Defying the growing number of backbenchers expressing no confidence in their leader, a portentous prime minister roused the tone of Donald Trump to tell allies “it will take a tank division to drag me out of Downing Street”.

First lady intrigue

Despite the bravado, Johnson’s tenure is being questioned even in the sanctuary of his lavishly refurbished flat.  According to the Times, “three sources say Carrie Johnson has grown weary of the pressure on her, her husband and their children and has privately voiced the view that it might be better if he were to quit.”

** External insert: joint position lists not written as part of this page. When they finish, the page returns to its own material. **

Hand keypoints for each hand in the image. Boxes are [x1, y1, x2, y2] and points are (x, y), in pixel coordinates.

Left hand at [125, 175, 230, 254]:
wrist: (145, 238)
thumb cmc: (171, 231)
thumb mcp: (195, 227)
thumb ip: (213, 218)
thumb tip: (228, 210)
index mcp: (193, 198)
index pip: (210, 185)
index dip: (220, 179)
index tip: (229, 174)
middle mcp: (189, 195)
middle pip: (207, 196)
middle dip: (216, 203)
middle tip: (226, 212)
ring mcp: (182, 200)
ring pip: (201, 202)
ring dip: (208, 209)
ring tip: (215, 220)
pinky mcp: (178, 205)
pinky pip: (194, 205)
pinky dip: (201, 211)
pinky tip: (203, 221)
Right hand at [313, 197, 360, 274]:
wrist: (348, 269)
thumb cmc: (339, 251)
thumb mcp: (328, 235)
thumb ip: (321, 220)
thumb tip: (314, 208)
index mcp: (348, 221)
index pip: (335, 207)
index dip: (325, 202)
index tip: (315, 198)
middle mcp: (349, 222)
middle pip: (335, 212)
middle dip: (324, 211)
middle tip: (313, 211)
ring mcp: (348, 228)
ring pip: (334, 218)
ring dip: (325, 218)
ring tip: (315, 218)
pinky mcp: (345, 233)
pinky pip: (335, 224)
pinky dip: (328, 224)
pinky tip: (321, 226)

How far this is true is to be measured the same as anything else coming out of Downing Street since Johnson took occupancy. What is true and predictable is that the pressures on the PM’s wife and the scrutiny of her influence inside No 10 will only intensify in the next weeks. Not least with a new book set to be published claiming Carrie is “the number one problem” in Johnson’s administration.

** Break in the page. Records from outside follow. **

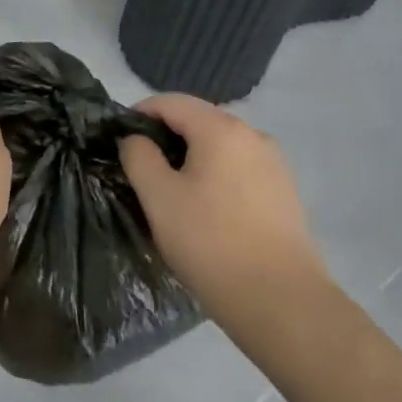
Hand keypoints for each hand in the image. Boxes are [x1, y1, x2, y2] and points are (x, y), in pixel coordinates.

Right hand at [119, 93, 330, 314]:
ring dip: (190, 158)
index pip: (171, 102)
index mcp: (221, 129)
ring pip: (220, 147)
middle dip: (165, 137)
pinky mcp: (284, 192)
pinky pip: (239, 169)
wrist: (280, 300)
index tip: (118, 140)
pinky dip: (214, 176)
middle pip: (198, 121)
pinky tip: (204, 209)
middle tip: (140, 170)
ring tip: (170, 193)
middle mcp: (253, 135)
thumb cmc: (209, 242)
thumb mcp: (158, 197)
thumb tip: (136, 139)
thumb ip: (138, 156)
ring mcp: (274, 164)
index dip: (139, 113)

First Lady: Intrigue At The Court Of Carrie And Boris by Lord Ashcroft, former deputy chairman of the Conservative party is not out until March 29 but has already been denounced as “sexist” by the health secretary Sajid Javid.

Johnson is said to be furious about it. The fact it’s being serialised by the Mail on Sunday – thereby ensuring more stories about ‘No 10 and the PM’s wife’ over the next number of weeks – won’t lighten his rage. Or his wife’s belief that she’s the one under attack.

And not to forget, all this is on top of the police investigation/full Gray report into illegal lockdown parties held in the Johnson home which is yet to be resolved and will garner even more scrutiny and media coverage.

Suggestions the prime minister is listening to critics of Carrie arrived with Monday’s news that her close friend Henry Newman has become the latest SPAD (and sixth since Thursday night) to quit No 10. Newman – accused by Dominic Cummings of being the “chatty rat” behind lockdown leaks to the media – is moving back to work with his old boss Michael Gove in the Department for Levelling Up.

‘PM is not a complete clown,’ says PM’s new director of communications

Johnson is already plugging the gaps after announcing a major overhaul to his top team. Steven Barclay MP has been appointed an immediately controversial new Downing Street chief of staff. Barclay is already Minister for the Cabinet Office and Chancellor of the Duchy of Lancaster and will also be the new head of the soon to be created Office of the Prime Minister. Which means the PM’s chief of staff will also lead the Cabinet Office, part of whose role is to scrutinise and investigate on-goings in the PM’s office (such as Sue Gray’s inquiry), which he will also head.

Guto Harri takes on the director of communications job having served Johnson as his chief of staff at city hall during his first term as London mayor (and more recently as a lobbyist for Huawei).

Harri – who quit as a GBNews presenter after being taken off air for taking the knee last July – wasted no time communicating that great change is underway in No 10, insisting the prime minister is not “a complete clown”.

Harri told Welsh language Golwg30 that the PM sang Gloria Gaynor’s hit “I will survive” to him when they met this morning.

“Although I haven’t seen him in person for years, we picked up where we left things, in terms of the tone of our friendship. I walked in, I saluted to the PM and said: ‘Prime minister, Guto Harri reporting for duty.’

“He stood up from behind his desk and started to take the salute but he said: ‘What am I doing? I should take the knee for you.’ The two of us laughed.

“Then I asked: ‘Are you going to survive, Boris?’ And he said in his deep voice – slow and purposeful – starting to sing a little while finishing the sentence and saying: ‘I will survive.’

“I inevitably invited him to say: ‘You’ve got all your life to live,’ and he replied: ‘I’ve got all my love to give,’ so we had a little blast from Gloria Gaynor. No one expects that, but that’s how it was.”

“Interesting choice,” tweeted Sky news presenter Dermot Murnaghan. “The song reached number one in March 1979 and less than two months later we had a new PM.”